Blake Jordan, director of the city’s Public Utilities Department, said that even before they can damage the city’s system, the wipes still often damage the plumbing in homes despite being marketed as safe to flush.
Yoakum said the problem with the disposal of the wipes, which are made of fibrous material, is that the wipes are not biodegradable. Instead, the fibers of the wipes string out but still largely stay intact. “Really, it’s more of a cloth that just does not break down,” he said.
Sewage systems are not pressurized, instead relying on gravity to move waste through the lines.
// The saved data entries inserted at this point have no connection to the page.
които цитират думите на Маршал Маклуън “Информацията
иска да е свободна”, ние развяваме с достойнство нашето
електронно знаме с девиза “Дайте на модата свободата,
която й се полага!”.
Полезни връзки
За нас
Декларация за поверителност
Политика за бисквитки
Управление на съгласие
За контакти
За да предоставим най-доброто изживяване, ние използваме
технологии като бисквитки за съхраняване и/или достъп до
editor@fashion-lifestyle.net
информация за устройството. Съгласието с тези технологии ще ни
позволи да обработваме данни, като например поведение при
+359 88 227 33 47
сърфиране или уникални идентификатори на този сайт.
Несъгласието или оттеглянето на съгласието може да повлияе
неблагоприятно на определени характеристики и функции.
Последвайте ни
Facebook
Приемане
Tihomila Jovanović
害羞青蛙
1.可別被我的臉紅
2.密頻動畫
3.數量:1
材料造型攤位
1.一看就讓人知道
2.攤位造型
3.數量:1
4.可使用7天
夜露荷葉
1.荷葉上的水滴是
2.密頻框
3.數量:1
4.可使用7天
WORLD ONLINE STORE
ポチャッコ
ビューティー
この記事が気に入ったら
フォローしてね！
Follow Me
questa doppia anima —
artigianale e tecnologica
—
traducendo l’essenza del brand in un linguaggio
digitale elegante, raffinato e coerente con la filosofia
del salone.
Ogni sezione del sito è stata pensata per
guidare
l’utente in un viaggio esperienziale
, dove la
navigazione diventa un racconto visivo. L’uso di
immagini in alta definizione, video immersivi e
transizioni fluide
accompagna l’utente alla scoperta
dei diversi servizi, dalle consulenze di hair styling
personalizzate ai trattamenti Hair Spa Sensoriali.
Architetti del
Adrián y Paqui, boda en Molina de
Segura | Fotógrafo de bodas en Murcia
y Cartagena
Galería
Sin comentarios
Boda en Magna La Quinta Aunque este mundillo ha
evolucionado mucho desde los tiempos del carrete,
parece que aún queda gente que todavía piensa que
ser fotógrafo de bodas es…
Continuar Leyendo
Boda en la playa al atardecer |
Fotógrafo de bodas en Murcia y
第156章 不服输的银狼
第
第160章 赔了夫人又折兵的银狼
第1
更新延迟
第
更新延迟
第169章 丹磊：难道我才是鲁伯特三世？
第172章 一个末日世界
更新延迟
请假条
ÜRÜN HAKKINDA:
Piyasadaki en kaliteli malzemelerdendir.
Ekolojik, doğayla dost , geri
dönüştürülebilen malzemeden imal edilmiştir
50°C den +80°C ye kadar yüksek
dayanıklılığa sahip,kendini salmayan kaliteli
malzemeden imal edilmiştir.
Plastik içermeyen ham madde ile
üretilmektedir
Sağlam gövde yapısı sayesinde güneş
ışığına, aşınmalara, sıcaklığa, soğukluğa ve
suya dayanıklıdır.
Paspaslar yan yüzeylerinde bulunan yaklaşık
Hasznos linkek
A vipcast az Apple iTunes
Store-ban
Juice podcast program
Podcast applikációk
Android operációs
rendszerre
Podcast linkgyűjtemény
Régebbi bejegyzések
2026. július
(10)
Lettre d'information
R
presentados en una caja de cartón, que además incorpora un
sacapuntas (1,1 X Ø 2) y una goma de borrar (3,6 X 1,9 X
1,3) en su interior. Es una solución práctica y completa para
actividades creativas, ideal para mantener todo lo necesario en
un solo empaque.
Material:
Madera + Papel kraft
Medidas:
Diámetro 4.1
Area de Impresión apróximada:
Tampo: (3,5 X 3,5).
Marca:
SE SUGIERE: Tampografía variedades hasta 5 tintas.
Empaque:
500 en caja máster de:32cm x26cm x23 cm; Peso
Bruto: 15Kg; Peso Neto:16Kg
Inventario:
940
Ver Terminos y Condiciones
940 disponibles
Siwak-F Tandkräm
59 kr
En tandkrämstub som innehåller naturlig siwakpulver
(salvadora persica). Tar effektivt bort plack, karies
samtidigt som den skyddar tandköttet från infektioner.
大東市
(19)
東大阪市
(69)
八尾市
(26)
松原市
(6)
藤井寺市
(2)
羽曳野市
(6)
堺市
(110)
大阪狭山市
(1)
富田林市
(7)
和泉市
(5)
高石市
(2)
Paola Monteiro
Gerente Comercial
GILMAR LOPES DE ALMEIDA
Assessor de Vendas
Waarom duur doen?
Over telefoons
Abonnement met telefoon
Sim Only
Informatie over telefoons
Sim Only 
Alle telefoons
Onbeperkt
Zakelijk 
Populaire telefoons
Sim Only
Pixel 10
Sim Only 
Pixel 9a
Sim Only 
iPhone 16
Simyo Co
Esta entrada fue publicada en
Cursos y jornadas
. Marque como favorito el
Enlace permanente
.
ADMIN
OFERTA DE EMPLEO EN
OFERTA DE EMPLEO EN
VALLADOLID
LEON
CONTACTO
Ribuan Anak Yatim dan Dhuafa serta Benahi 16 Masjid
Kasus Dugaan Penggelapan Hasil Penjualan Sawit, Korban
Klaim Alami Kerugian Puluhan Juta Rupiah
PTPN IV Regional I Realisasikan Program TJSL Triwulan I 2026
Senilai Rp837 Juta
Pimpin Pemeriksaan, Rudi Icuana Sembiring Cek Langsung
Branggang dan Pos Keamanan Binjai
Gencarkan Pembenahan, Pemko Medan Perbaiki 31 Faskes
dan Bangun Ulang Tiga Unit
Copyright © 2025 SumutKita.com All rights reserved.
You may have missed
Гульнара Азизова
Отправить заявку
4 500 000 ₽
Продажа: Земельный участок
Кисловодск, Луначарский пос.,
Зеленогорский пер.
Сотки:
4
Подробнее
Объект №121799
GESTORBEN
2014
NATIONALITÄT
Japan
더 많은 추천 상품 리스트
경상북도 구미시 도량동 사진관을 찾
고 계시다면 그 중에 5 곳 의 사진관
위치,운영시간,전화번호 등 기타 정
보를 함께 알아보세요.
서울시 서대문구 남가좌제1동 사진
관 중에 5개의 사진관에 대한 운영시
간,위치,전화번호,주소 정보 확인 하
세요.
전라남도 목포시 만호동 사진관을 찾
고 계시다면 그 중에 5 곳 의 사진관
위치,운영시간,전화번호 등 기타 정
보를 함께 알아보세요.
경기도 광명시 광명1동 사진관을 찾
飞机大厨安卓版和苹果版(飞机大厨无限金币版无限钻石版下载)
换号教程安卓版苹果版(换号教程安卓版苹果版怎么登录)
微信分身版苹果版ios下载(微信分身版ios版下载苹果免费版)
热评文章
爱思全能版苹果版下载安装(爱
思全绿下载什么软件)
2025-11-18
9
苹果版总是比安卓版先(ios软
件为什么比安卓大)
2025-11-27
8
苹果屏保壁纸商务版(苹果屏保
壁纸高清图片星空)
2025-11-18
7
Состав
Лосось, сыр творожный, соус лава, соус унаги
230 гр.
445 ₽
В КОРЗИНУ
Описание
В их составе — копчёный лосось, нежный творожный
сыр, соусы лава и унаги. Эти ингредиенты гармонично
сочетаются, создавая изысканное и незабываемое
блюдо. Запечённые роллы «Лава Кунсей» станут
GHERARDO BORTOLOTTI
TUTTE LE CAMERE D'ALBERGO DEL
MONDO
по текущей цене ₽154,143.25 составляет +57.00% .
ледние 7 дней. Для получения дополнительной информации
Yoakum said that due to the flatness of Delaware, simply relying on gravity to move the waste will not suffice in some areas. Lift stations exist in those areas to lift the sewage and get it flowing once more. City crews are sent to those stations weekly to make sure they are not plugged, and to open the stations up if there is a clog.
Last spring, the city had to repair one of its four, 3,000-pound pumps due to a backup caused in large part because of wipes being flushed. The repairs left the city footing a bill of approximately $30,000 worth of repairs.
The outbreak of COVID-19 has only compounded the city’s issue as citizens have developed a heightened sense of personal hygiene and preventative measures, as well as maybe even turning to wipes as an alternative means for toilet paper, given the shortage.
In light of those concerns, the Delaware General Health District (DGHD) posted a graphic to its social media pages reminding residents of the potentially costly damages resulting from flushing wipes. Among the key points, the DGHD graphic points out that the wipes getting caught in the machinery will cause the motors of the pumps to burn up. Placing wipes in the system will also void the system’s warranty, the graphic states.
“It’s an elevated risk because people are buying a lot of paper products right now, and a lot of different kinds,” Yoakum said. “They probably don’t intend to buy wipes and use them in that way, but we understand that if there is a shortage of toilet paper, families are going to need to do what they need to do, and that’s fine. We just ask that they don’t drop them down the toilet.”